Waking up late the next morning with surprisingly no red-wine hangover, we enjoyed fresh croissants that our hostess had left outside the door (amazing how easily one can endear themselves— especially with French bread). After breakfast we moseyed onto our narrow one-way street back toward town. The girls had dolled themselves up, my wife’s red hair shining in the morning sun, and I felt refreshed from a decent sleep and a good shower. An obviously local Frenchman approached with a French bulldog in tow. “Bonjour” I said, but the Frenchman and his dog just walked by with nary a glance. “Grumpy,” said my wife. “Did you notice, both he and his dog had the same frown” I said, surprised that he so blatantly ignored us.

Still on the backstreets, we turned a corner and came upon a lone cat. Alex is known amongst our friends as sort of a cat whisperer. She leaned in to try to get the cats attention but it just turned its head away casually as if saying, “talk to the paw.” Alex couldn’t even get one photo of this cat’s face.
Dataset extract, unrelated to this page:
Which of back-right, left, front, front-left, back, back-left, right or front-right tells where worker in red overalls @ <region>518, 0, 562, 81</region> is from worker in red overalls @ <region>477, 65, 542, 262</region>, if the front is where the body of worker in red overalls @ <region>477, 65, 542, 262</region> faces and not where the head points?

Fortunately, the beauty of our surroundings made up for the lack of warmth we got from the locals and their pets. Alex had taken up fine art photography on one of our vacations from Venice to the Amalfi coast of Italy. She had also shot all over the US, joining me on my business trips from the southern California coast up to Seattle, the Rockies to the Tetons, Charleston to Savannah, even Maui to Kauai. This trip looked to be a goldmine for the architectural and nature-type photos she was so good at shooting….and the croissants of course!